52_相変わらず近い距離
今日、エリックが別荘に帰ってくる日だが、セバスチャンさんからエリックは本邸に寄ってからくるから今日の到着は昼過ぎになると朝食時に聞かされた。エリックが到着したら知らせるから、私は自分の好きなように過ごしていて下さいとも言われた。
もともとエリックが帰ってくる日だったため、セバスチャンさんの勉強会は無い予定で、急に予定がなくなってしまった私は何をして過ごそうか考えた結果、優雅に二度寝を決め込むことにした。
普段は勉強会や魔道具等の制作、趣味の創作や先人達が遺してくれた書物の翻訳、最近はルーパパと一緒に私のような者が現れた時の対応をどうするか決め、それを各国の魔法使い代表を通じて国の偉い人に周知してもらったりと、なかなかに忙しい日々を過ごしていた。
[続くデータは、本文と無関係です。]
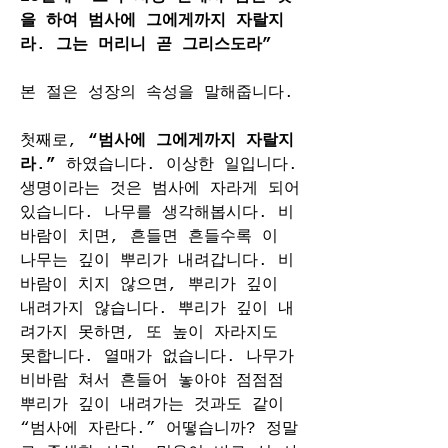
을 하여 범사에 그에게까지 자랄지
라. 그는 머리니 곧 그리스도라”
본 절은 성장의 속성을 말해줍니다.
첫째로, 
“범사에 그에게까지 자랄지
라.” 
하였습니다. 이상한 일입니다. 
생명이라는 것은 범사에 자라게 되어
있습니다. 나무를 생각해봅시다. 비
바람이 치면, 흔들면 흔들수록 이 
나무는 깊이 뿌리가 내려갑니다. 비
바람이 치지 않으면, 뿌리가 깊이 
내려가지 않습니다. 뿌리가 깊이 내
려가지 못하면, 또 높이 자라지도 
못합니다. 열매가 없습니다. 나무가 
비바람 쳐서 흔들어 놓아야 점점점 
뿌리가 깊이 내려가는 것과도 같이 
“범사에 자란다.” 어떻습니까? 정말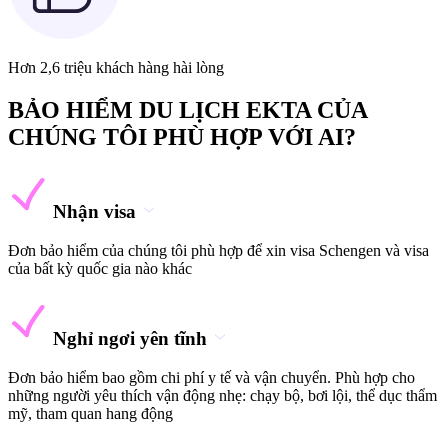
Hơn 2,6 triệu khách hàng hài lòng
BẢO HIỂM DU LỊCH EKTA CỦA
CHÚNG TÔI PHÙ HỢP VỚI AI?
Nhận visa
Đơn bảo hiểm của chúng tôi phù hợp để xin visa Schengen và visa
của bất kỳ quốc gia nào khác
Nghỉ ngơi yên tĩnh
Đơn bảo hiểm bao gồm chi phí y tế và vận chuyển. Phù hợp cho
những người yêu thích vận động nhẹ: chạy bộ, bơi lội, thể dục thẩm
mỹ, tham quan hang động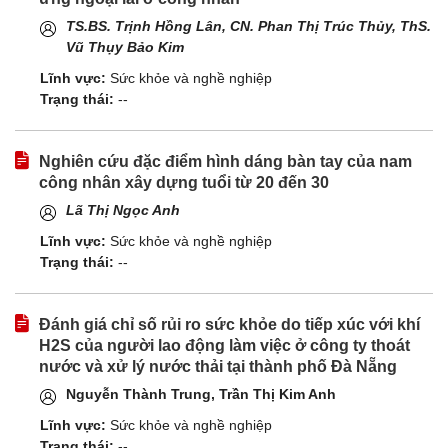
TS.BS. Trịnh Hồng Lân
,
CN. Phan Thị Trúc Thủy
, ThS.
Vũ Thụy Bảo Kim
Lĩnh vực:
Sức khỏe và nghề nghiệp
Trạng thái:
--
Nghiên cứu đặc điểm hình dáng bàn tay của nam
công nhân xây dựng tuổi từ 20 đến 30
Lã Thị Ngọc Anh
Lĩnh vực:
Sức khỏe và nghề nghiệp
Trạng thái:
--
Đánh giá chỉ số rủi ro sức khỏe do tiếp xúc với khí
H2S của người lao động làm việc ở công ty thoát
nước và xử lý nước thải tại thành phố Đà Nẵng
Nguyễn Thành Trung, Trần Thị Kim Anh
Lĩnh vực:
Sức khỏe và nghề nghiệp
Trạng thái:
--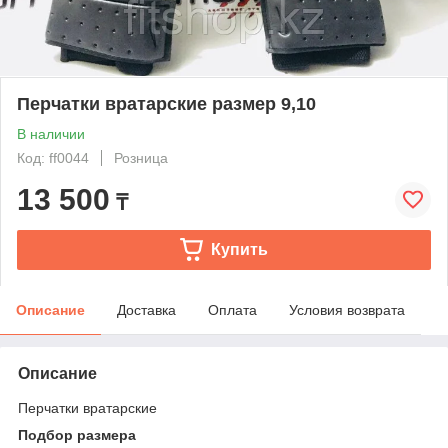
Перчатки вратарские размер 9,10
В наличии
Код: ff0044
Розница
13 500
₸
Купить
Описание
Доставка
Оплата
Условия возврата
Описание
Перчатки вратарские
Подбор размера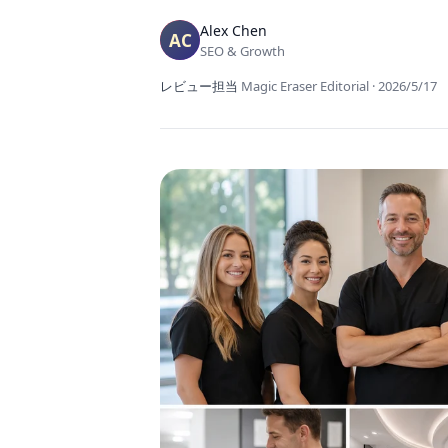
Alex Chen
SEO & Growth
レビュー担当
Magic Eraser Editorial
·
2026/5/17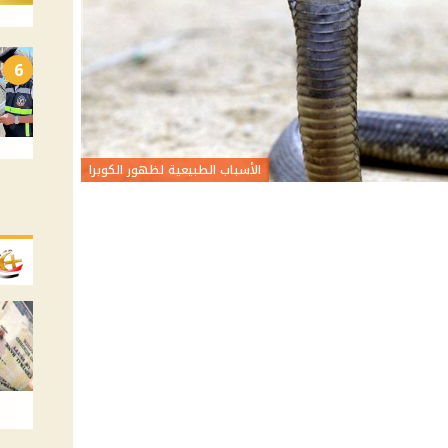
6
الأسباب الطبيعية لظهور الكوبرا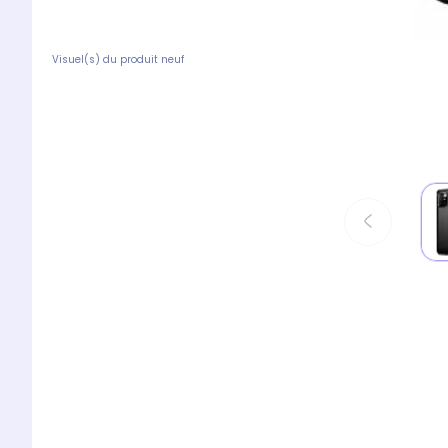
Visuel(s) du produit neuf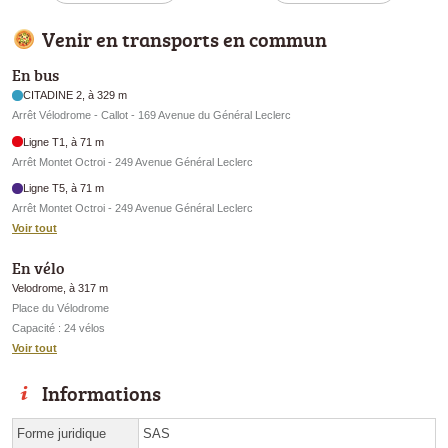
Venir en transports en commun
En bus
CITADINE 2, à 329 m
Arrêt Vélodrome - Callot - 169 Avenue du Général Leclerc
Ligne T1, à 71 m
Arrêt Montet Octroi - 249 Avenue Général Leclerc
Ligne T5, à 71 m
Arrêt Montet Octroi - 249 Avenue Général Leclerc
Voir tout
En vélo
Velodrome, à 317 m
Place du Vélodrome
Capacité : 24 vélos
Voir tout
Informations
Forme juridique
SAS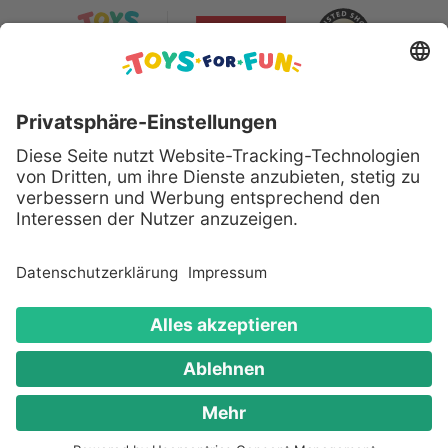
Sicher bezahlen mit:
Alle genannten Produkte und Logos sind eingetragene
Warenzeichen der jeweiligen Hersteller.
Copyright © 2008 - 2026 Toys for Fun GmbH - Alle
Rechte vorbehalten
各国に周知してもらった際、古代語で書かれた書物があれば魔塔に知らせるようにとも通達したところ、新たな書物が各国から魔塔に献上されたため、私の翻訳は多忙を極めていた。
そのため、二度寝なんて贅沢なことは最近出来ずにいた。
まぁ、各国への周知はルーパパというか、ルーパパ付きのガイナスさんが表立って頑張ってくれたのだけれど。
そうと決まれば私は急いで部屋に戻り、ワンピースタイプの寝巻きに着替え、ベッドに横になった。ふかふかの布団に包まれた私は幸せな気持ちで眠りについた。
「マリ様、そろそろお坊ちゃんが到着されますよ」と、サラさんの声で私は起きた。早馬が先にエリックの到着を知らせにきてくれたみたいだった。
サラさんに今はいつ頃か確認したら、まだ昼前だった。
サラさんに手伝ってもらい着替えをして、エリックを出迎えるべく玄関ホールへ向かう。そこにはすでに別荘の主人の帰宅を迎えるべくセバスチャンさんが待機していた。
私はセバスチャンさんと一緒に外に出た。時間にして10分は経っていないと思う。先頭の護衛たちが見えたと思ったら、エリックが乗っている馬車が見えた。
土煙をあげ別荘に向かってくる馬車が別荘の前に到着すると、セバスチャンさんが扉をあけた。すると中からエリックが降りてきて、セバスチャンさんに手荷物を預けた。
私はエリックの側まで近づき「エリック、おかえりなさい」と言うと、「ただいま、マリ」と私の頭を優しく撫でてくれた。
「マリ、寝癖がついているぞ」
エリックは笑いながら執拗に私の頭を撫でるため、おそらくそこに寝癖がついているのだろう。
私はエリックから離れ、自分の右手で寝癖があろう箇所を抑え「……ちょっと仮眠をとっていました」と言い訳をした。
「仮眠をとらないといけないほど夜も寝ずに作業をしていたのか?」
「そんなことはないよ。長旅で疲れたでしょ?ゆっくり休んで」
エリックの説教モード突入を回避すべく、私はエリックの後ろに回り背中を押して別荘の中へと誘導する。
「マリ、押さなくとも私は歩けるよ。それよりマリの顔をじっくり見たいのだが」
「私の顔なんて見ても楽しくないよ。さぁ!早く座って休もう!」
さぁさぁ早く早くと私が急かし、別荘の中に入った。
「一度部屋に戻るよね?」
私が背後から声をかけると、エリックは急に180度方向転換をし私の方を向いた。驚いて「わっ」と声をあげるがエリックに正面から抱き止められた。
「あぁ、やっとでマリに会えた」
「エリック苦しい」
「頼む、マリ成分を補充させてくれ」
エリックはそう言うと私の肩に頭を埋めてスーハーと匂いを嗅ぎ始めた。言い方もやっていることも変態っぽいぞ、エリックさん!!
私はそんなエリックから逃れるべく「エリック、とりあえず移動しようっ!ここ玄関ホール!」と言った。するとエリックは私から少しだけ身体をはなした。しかし、エリックの両腕はまだ私をホールドしたままだ。
後ろから「ゥエッホン!」とセバスチャンさんの咳払いが聞こえた。エリックはそちらをチラリと一瞥をし、「そうだな、続きは二人きりになってから存分に補充させてもらおう。一度私は部屋に戻って着替えをしてくる。マリは先に行っていてくれ」と、私を解放してくれた。
セバスチャンさんが「坊っちゃま、行きますぞ」とエリックに声をかけた。
「マリ、また後で。直ぐに行くから」
と、エリックはセバスチャンさんを連れ立って自室へ向かって歩きだした。
私も応接室で待っていようと歩きだした。